Dataset records:
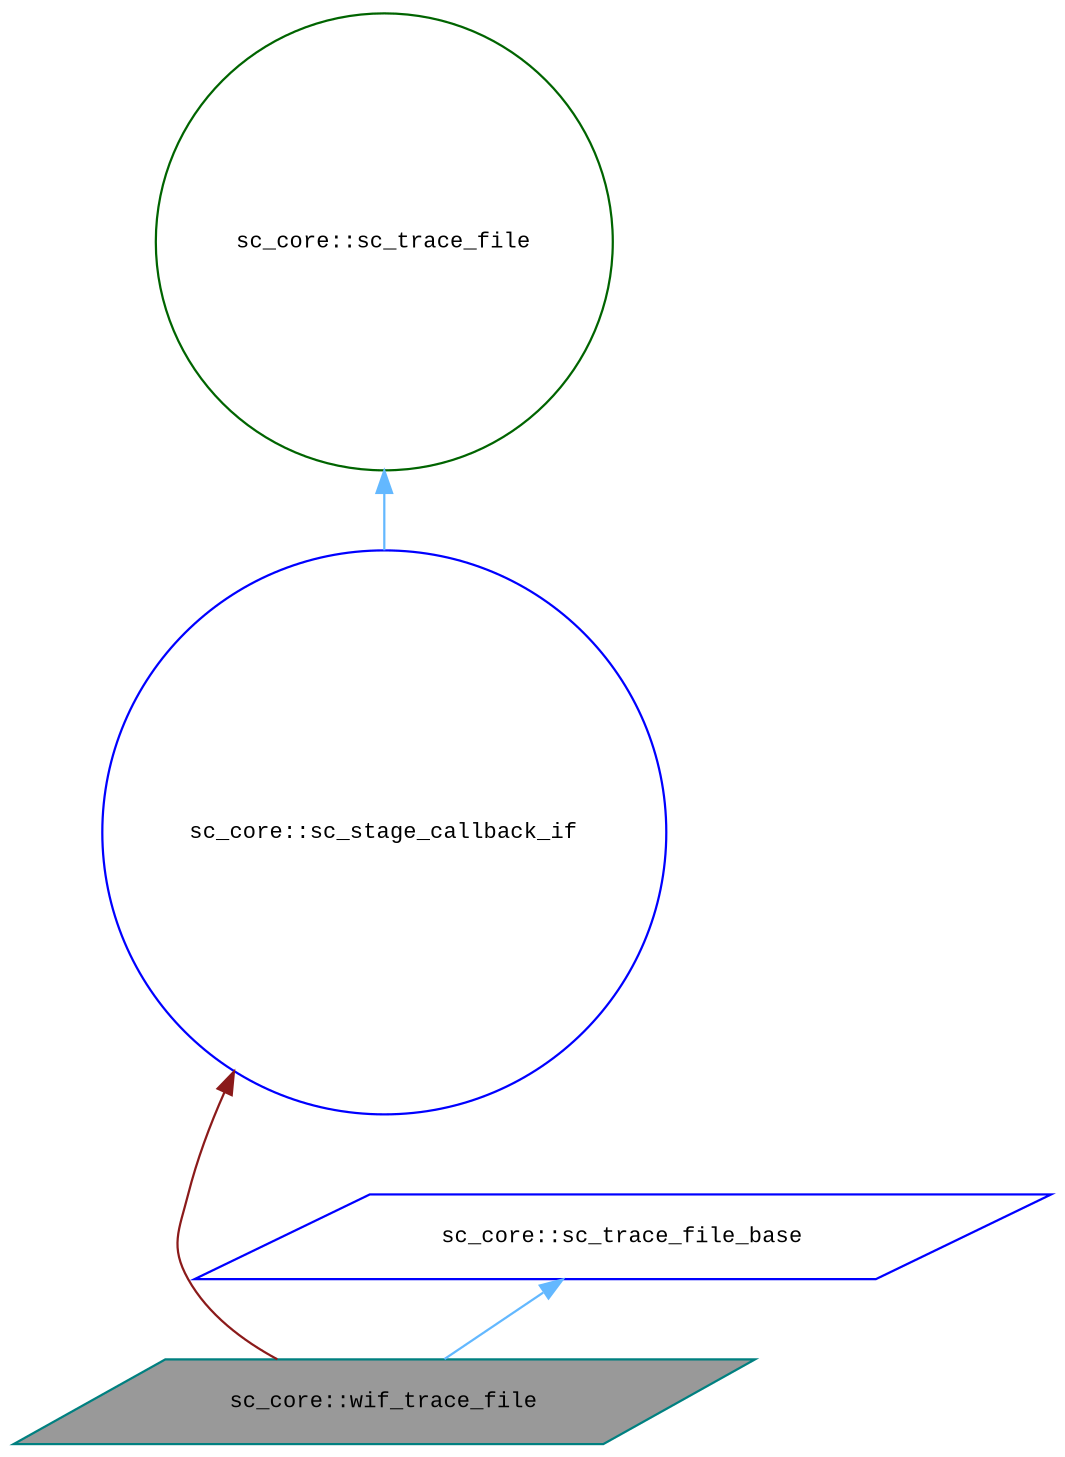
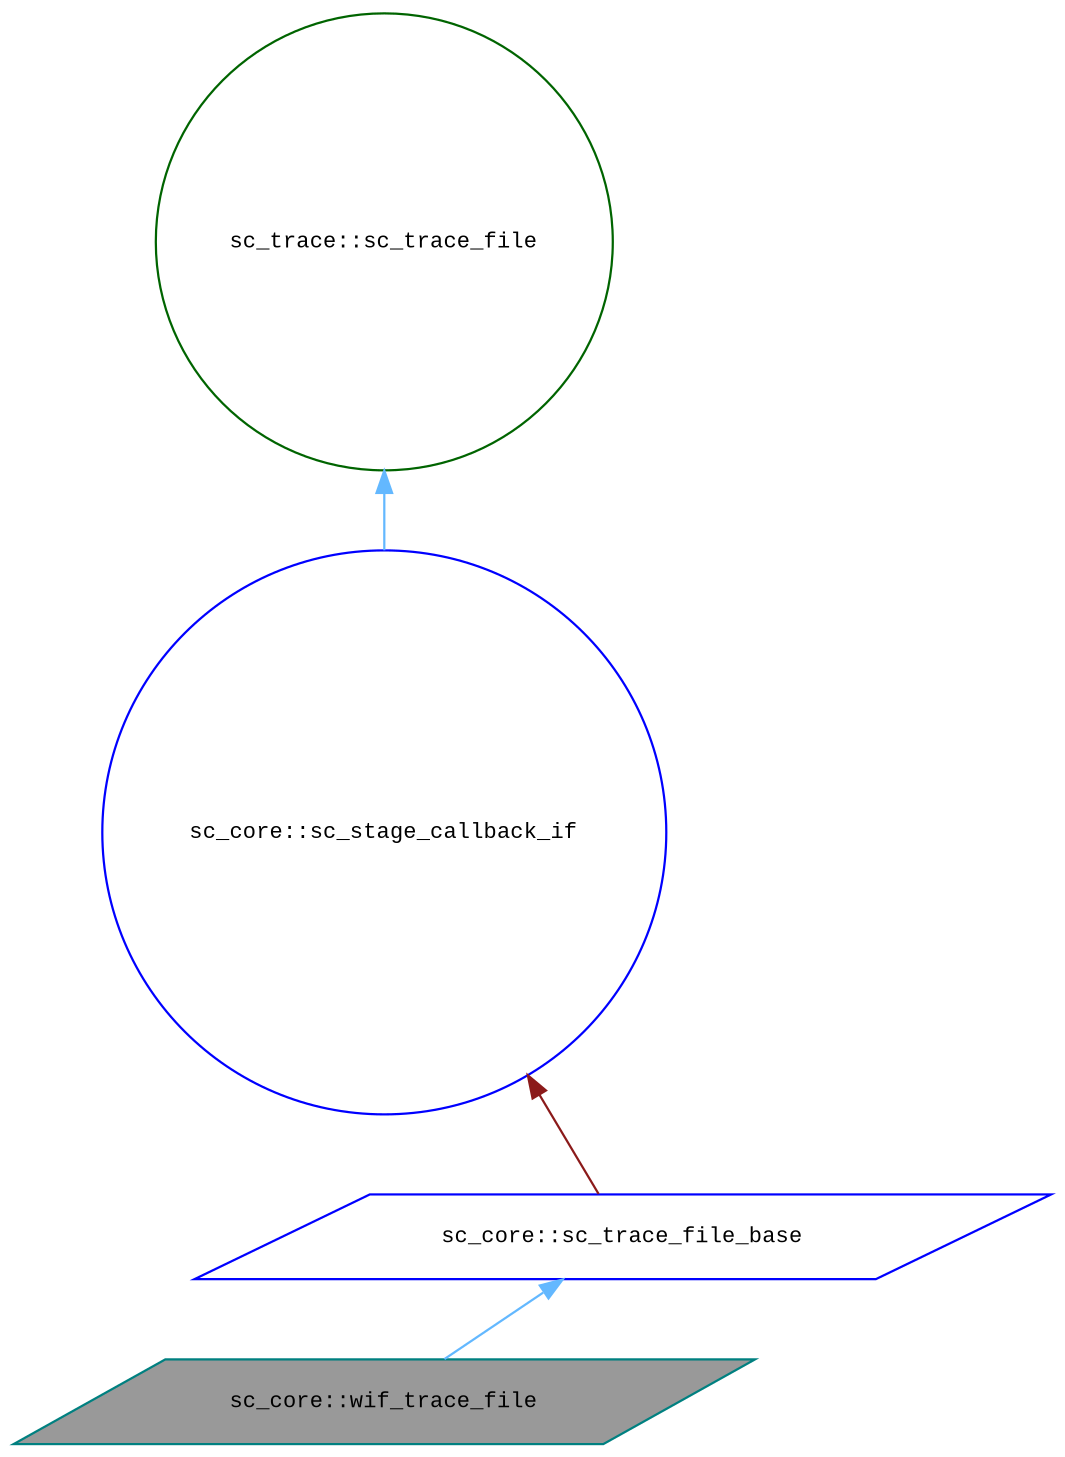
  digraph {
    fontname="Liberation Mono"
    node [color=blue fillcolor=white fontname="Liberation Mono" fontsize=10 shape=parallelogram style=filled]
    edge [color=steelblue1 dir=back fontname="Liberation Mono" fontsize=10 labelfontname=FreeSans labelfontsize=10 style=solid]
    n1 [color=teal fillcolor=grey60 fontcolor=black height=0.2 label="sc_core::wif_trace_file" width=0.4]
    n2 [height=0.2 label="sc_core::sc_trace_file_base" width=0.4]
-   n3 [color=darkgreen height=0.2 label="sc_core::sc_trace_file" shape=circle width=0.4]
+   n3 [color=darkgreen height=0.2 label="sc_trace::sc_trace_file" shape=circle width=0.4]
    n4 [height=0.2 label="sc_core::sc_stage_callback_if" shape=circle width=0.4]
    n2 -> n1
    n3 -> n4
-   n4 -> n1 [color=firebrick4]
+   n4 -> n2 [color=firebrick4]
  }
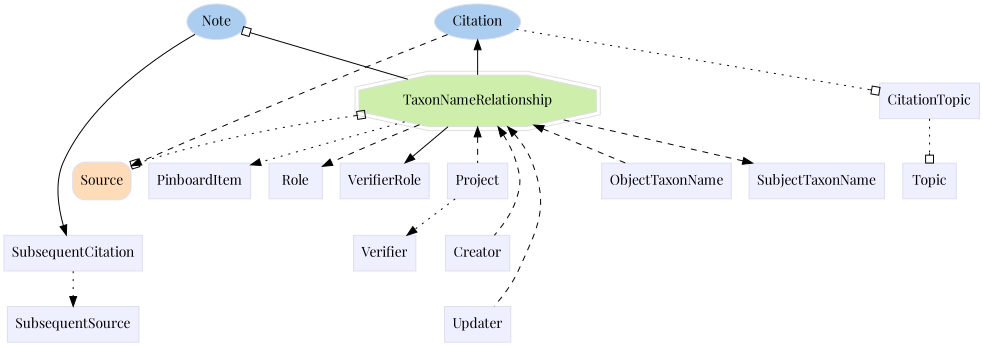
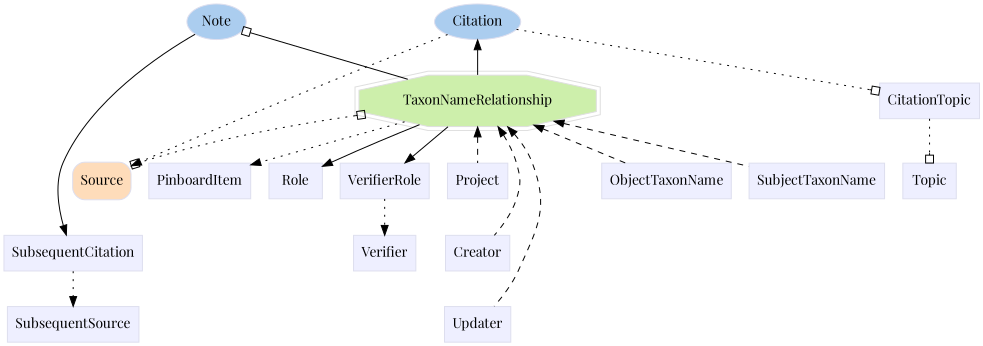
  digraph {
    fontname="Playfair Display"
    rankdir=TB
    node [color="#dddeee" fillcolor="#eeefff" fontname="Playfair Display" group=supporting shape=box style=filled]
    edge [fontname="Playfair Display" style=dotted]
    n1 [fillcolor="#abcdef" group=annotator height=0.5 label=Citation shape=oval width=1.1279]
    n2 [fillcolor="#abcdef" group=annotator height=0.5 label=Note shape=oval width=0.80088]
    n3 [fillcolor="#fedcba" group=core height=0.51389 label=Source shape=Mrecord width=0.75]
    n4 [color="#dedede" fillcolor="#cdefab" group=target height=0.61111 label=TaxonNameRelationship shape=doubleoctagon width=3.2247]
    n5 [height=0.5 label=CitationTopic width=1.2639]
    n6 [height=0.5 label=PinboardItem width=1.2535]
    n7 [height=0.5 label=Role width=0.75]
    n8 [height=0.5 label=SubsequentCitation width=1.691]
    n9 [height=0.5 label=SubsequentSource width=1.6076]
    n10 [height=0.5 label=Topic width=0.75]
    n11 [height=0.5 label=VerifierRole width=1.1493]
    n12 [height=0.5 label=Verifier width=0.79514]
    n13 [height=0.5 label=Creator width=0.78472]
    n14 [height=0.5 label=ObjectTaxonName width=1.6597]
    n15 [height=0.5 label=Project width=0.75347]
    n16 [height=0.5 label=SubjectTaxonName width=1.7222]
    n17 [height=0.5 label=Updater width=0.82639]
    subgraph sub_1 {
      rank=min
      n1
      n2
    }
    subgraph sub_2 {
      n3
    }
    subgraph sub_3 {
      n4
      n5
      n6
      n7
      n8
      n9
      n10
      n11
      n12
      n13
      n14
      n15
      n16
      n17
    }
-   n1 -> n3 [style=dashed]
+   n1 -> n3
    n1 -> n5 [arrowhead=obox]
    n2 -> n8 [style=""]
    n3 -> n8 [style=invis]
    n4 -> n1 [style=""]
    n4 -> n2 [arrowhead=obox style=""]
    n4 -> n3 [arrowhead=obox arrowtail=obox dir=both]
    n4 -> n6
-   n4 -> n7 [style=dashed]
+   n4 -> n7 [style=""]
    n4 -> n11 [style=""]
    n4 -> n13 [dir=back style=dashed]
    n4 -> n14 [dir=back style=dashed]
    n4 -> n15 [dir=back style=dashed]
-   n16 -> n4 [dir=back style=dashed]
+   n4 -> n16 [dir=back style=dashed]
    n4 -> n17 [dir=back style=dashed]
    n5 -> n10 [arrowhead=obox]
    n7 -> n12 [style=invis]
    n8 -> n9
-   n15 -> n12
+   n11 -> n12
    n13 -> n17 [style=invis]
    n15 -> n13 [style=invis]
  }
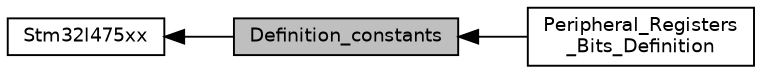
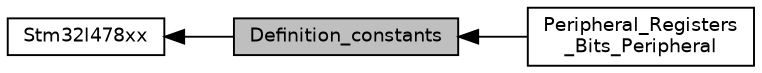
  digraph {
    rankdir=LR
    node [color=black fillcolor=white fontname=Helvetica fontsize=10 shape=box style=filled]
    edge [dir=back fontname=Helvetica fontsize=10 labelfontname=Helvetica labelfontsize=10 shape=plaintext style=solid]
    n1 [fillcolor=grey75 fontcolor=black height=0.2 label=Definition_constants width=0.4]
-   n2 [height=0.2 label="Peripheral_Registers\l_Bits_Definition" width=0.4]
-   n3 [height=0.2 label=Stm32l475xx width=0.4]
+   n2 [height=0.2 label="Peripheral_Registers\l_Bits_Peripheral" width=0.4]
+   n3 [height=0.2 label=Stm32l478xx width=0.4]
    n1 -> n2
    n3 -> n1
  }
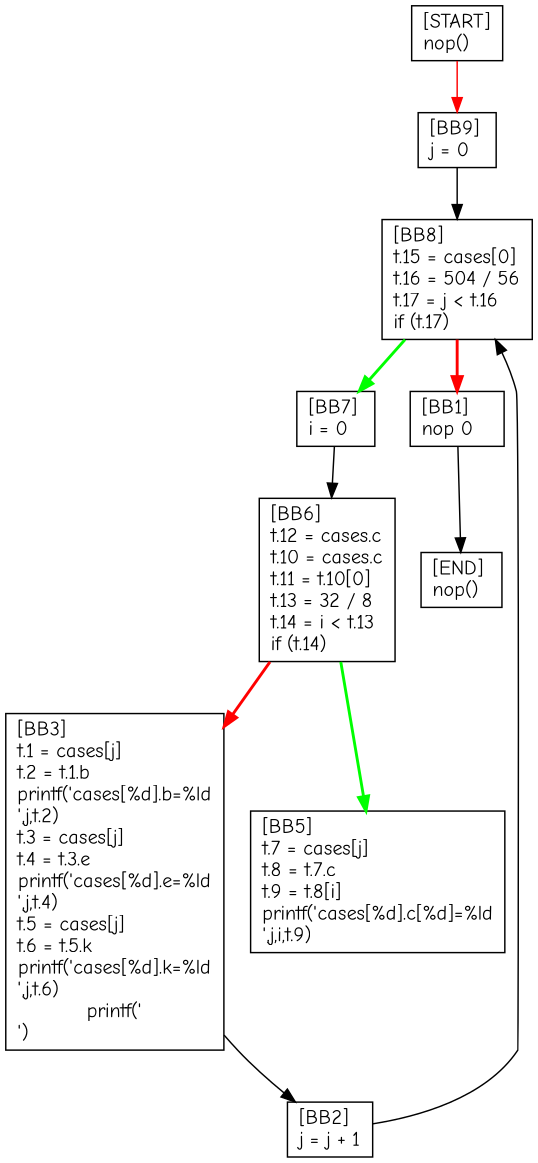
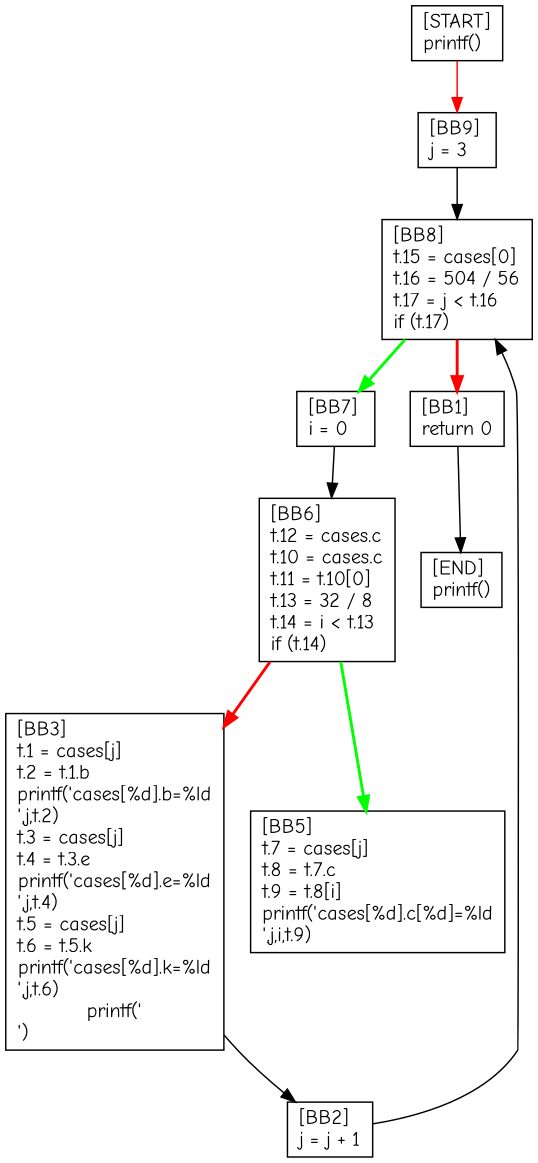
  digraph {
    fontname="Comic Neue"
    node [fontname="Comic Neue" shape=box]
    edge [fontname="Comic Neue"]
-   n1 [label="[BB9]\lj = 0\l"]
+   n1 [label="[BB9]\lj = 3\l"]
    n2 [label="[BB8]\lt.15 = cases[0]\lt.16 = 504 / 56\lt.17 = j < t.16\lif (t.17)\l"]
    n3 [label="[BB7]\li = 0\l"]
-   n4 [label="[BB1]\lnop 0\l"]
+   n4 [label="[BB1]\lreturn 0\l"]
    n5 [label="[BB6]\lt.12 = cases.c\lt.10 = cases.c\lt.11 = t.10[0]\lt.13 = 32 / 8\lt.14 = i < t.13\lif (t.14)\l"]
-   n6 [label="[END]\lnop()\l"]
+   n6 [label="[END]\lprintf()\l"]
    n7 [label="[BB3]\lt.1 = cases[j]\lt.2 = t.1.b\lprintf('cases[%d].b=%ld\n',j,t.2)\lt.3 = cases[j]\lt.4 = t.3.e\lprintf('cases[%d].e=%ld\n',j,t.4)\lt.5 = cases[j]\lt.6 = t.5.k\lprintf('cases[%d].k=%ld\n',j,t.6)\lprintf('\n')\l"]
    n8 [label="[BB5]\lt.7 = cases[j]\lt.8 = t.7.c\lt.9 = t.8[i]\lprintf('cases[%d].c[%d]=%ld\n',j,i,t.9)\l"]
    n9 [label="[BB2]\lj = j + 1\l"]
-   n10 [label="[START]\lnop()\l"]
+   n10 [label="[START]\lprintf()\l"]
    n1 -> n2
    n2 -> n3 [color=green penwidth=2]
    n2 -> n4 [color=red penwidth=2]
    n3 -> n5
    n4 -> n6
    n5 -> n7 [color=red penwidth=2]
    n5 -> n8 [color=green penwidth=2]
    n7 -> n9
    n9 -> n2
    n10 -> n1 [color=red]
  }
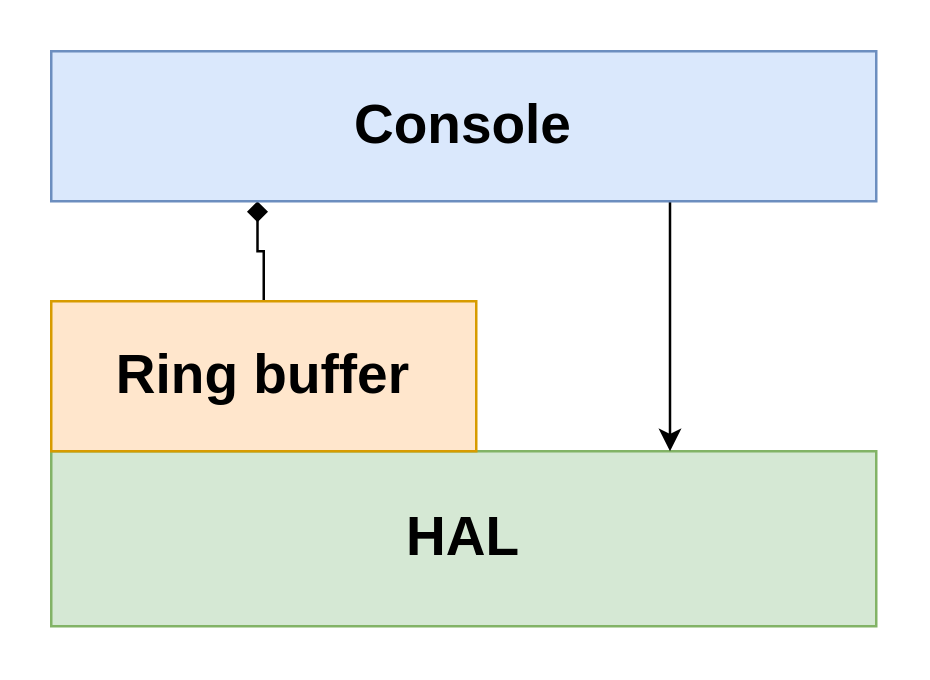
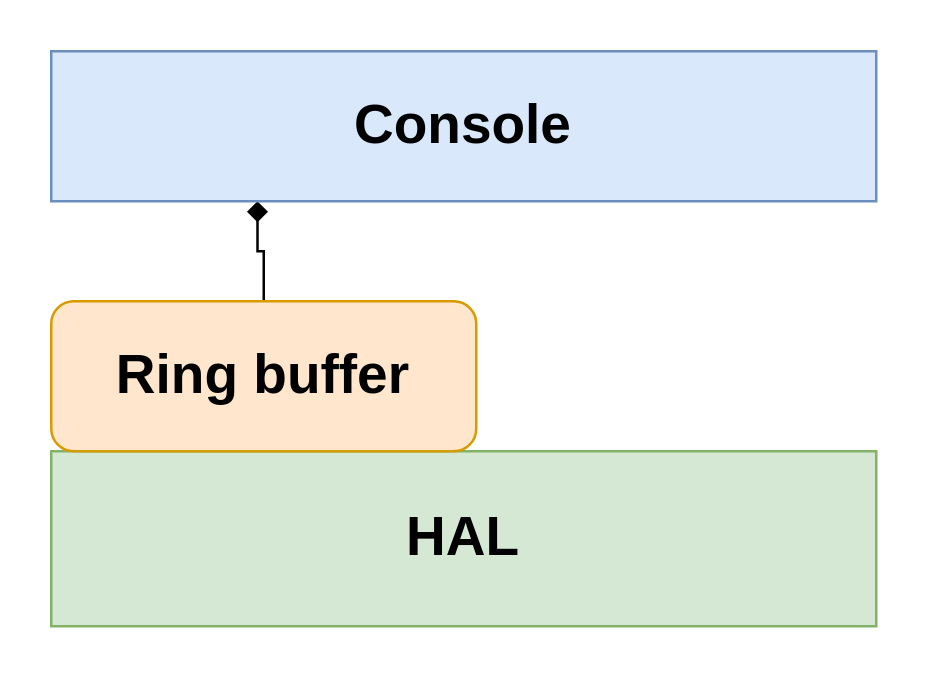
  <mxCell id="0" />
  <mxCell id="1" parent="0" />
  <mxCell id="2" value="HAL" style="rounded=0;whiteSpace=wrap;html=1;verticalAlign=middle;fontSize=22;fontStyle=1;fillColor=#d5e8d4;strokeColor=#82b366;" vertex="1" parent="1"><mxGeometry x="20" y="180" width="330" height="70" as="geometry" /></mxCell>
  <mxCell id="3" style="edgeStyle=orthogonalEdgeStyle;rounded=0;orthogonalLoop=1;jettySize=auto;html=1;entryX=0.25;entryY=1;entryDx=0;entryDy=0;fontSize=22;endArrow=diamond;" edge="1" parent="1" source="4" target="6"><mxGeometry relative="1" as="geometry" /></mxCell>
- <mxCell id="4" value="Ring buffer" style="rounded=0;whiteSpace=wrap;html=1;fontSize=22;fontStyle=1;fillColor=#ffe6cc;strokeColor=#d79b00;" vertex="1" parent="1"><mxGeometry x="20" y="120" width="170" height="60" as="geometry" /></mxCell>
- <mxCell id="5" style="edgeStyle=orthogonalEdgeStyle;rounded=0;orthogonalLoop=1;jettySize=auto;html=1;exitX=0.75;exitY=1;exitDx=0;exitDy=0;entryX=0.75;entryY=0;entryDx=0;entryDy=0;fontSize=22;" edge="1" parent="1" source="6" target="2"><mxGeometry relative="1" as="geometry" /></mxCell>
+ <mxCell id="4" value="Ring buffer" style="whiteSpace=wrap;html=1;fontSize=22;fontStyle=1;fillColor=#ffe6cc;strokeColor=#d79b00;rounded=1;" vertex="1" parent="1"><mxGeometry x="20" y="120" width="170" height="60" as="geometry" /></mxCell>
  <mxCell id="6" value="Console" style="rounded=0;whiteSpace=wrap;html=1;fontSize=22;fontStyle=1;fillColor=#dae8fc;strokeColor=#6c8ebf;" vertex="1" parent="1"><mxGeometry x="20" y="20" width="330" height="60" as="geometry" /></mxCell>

▸ STATED GOAL
Tally the lines of the data above that contain the string "value" and give only the number.

▸ TASK ANSWER
4